* WHAT YOU SHOULD DO *
Could you copy every line of the data that contains the word "CHOC"?
______________________________
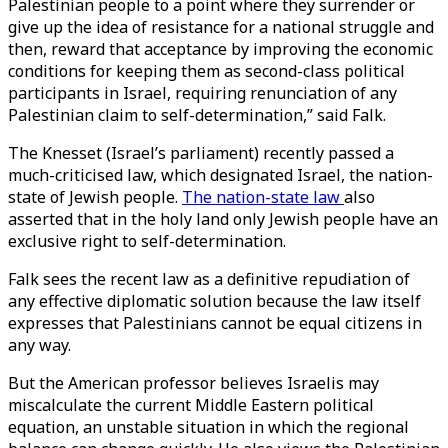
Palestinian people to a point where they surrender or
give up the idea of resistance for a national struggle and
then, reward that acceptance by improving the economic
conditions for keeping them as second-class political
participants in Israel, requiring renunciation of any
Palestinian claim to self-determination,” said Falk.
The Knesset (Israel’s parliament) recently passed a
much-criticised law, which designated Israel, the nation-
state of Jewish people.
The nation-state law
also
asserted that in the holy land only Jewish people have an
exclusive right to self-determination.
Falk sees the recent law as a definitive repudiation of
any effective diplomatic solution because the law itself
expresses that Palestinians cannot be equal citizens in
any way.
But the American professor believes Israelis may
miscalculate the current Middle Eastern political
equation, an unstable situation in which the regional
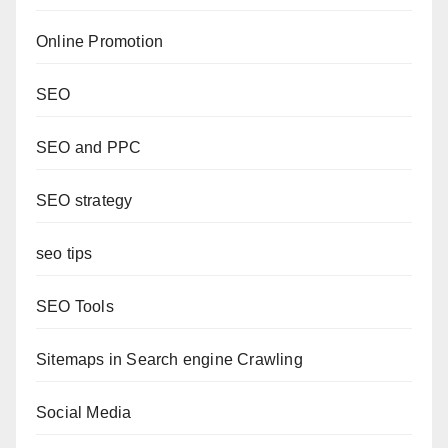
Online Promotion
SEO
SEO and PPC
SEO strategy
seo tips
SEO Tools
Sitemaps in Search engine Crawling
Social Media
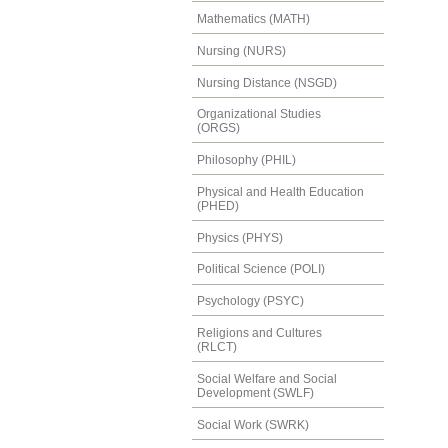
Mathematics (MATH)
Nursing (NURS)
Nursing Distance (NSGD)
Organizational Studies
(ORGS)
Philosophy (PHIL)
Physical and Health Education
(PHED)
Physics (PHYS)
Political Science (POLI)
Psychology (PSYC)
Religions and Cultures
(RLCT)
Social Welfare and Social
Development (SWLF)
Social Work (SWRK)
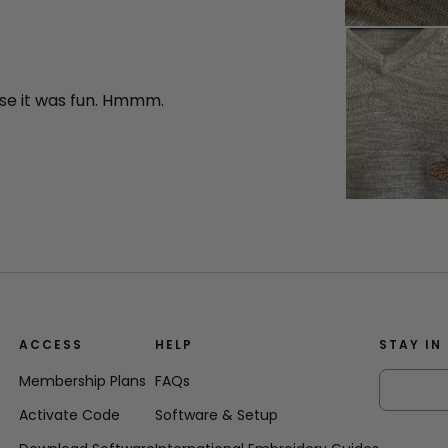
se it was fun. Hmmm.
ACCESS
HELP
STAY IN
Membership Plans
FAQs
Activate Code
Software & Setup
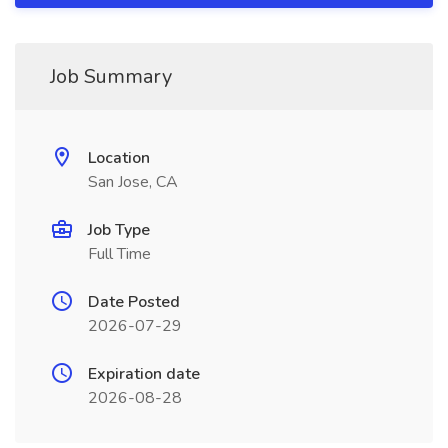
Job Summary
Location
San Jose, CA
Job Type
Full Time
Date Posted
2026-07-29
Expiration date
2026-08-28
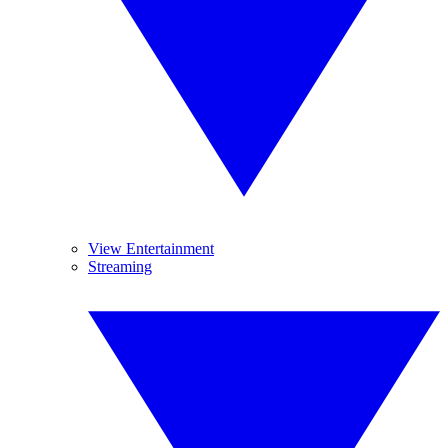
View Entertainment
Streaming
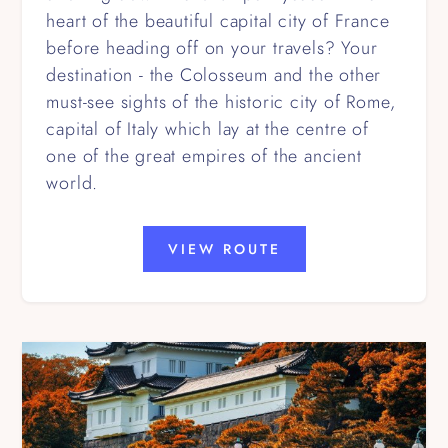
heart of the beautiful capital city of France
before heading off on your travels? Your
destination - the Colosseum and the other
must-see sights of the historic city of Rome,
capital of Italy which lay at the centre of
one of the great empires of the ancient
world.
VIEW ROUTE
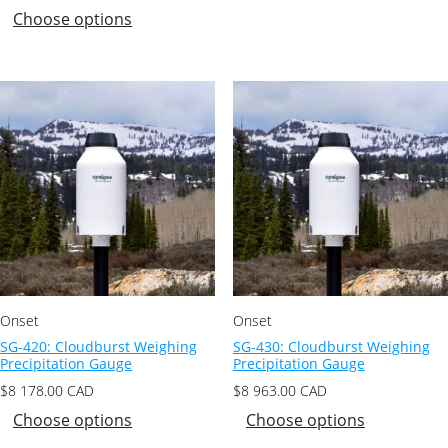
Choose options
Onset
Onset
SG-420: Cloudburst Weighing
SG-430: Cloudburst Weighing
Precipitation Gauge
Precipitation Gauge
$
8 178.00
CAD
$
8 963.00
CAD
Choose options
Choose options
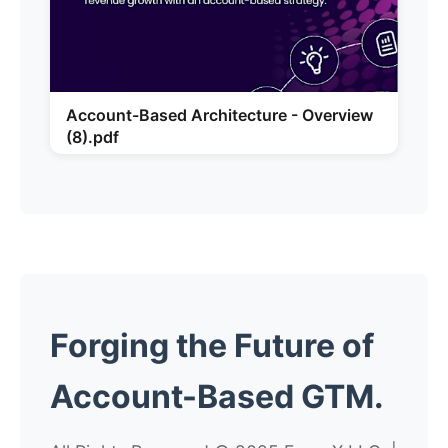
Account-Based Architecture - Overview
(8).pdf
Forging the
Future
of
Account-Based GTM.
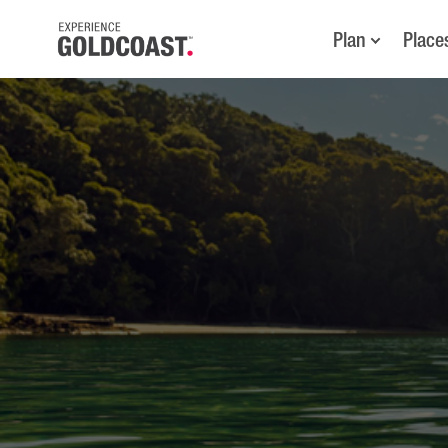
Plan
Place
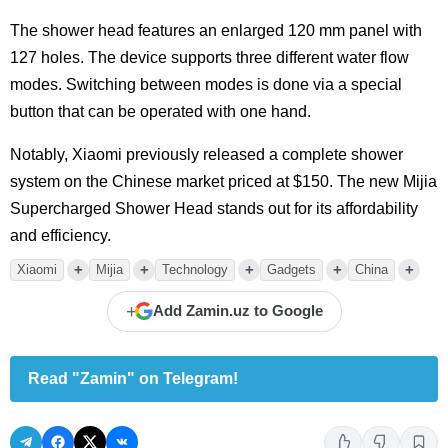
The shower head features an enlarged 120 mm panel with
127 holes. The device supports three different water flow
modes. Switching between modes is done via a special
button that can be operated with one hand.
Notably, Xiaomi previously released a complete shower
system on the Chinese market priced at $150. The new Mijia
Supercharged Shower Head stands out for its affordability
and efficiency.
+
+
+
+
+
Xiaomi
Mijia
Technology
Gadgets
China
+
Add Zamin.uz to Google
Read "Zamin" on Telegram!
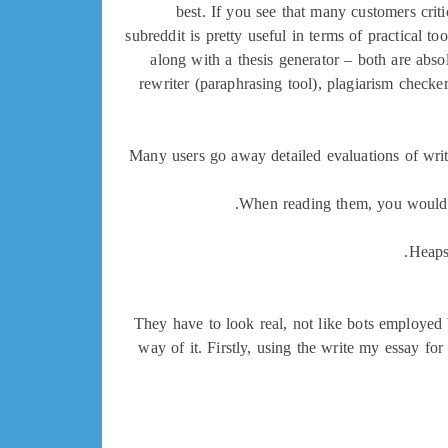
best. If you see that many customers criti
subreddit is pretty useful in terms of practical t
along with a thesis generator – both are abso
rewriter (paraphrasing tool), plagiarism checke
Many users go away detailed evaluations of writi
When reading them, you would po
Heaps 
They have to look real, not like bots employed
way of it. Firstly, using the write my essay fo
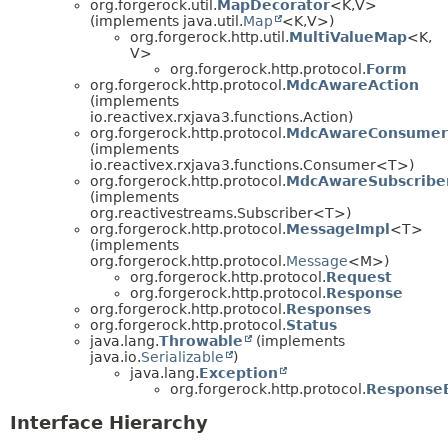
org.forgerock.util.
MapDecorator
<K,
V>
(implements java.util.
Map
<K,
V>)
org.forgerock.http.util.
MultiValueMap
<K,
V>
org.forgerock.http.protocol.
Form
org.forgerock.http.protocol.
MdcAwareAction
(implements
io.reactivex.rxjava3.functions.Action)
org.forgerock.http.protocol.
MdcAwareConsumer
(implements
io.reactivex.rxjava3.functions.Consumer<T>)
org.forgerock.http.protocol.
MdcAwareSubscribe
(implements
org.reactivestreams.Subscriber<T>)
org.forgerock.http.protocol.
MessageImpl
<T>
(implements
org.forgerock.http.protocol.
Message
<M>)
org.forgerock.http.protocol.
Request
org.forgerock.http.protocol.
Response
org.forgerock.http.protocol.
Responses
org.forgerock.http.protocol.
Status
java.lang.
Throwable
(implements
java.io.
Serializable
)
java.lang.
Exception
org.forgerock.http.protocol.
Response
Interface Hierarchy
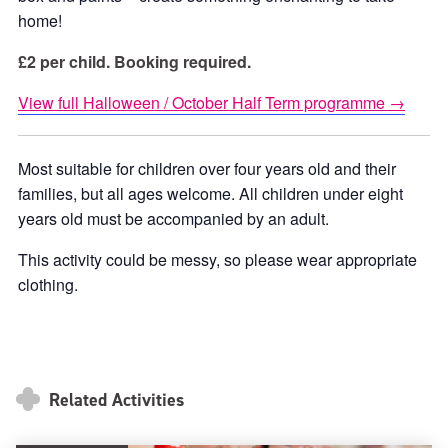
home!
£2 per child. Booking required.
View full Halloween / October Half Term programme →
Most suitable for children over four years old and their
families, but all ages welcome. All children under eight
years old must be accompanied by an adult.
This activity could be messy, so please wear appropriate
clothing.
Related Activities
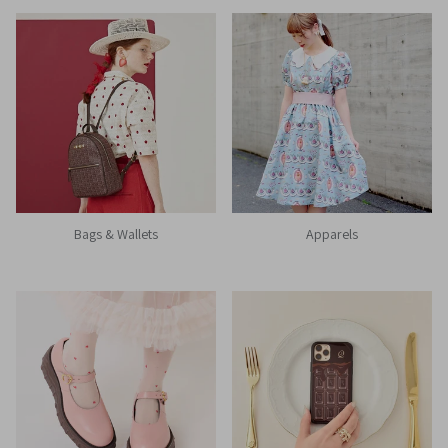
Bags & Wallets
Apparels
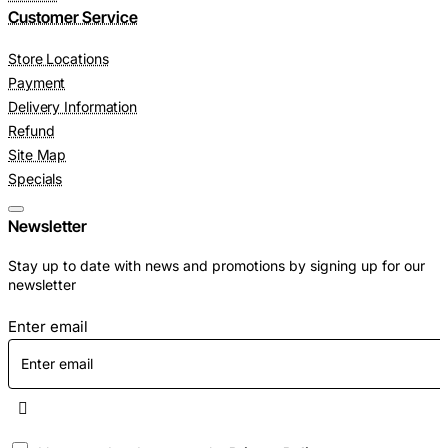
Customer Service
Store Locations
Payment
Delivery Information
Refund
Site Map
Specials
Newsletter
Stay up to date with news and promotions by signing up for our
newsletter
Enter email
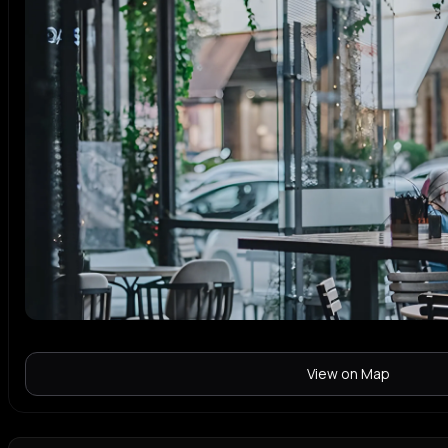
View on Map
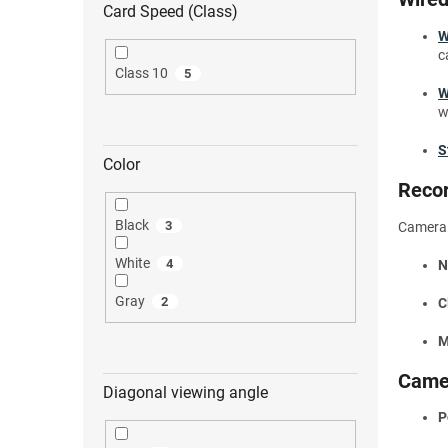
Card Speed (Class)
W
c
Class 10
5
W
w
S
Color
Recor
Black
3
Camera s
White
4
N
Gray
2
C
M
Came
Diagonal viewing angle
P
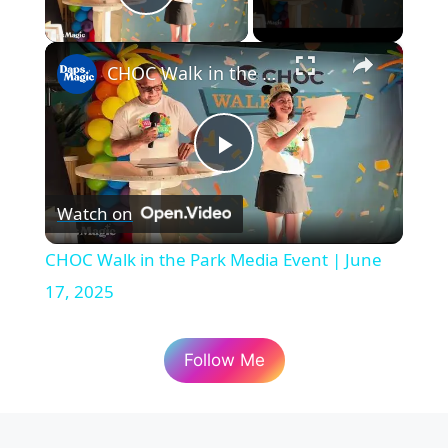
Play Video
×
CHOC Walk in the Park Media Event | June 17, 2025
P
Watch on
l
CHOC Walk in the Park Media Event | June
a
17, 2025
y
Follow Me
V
______________________________
* RESULT FOR THIS TASK *
CHOC Walk in the Park Media Event | June 17, 2025
CHOC Walk in the Park Media Event | June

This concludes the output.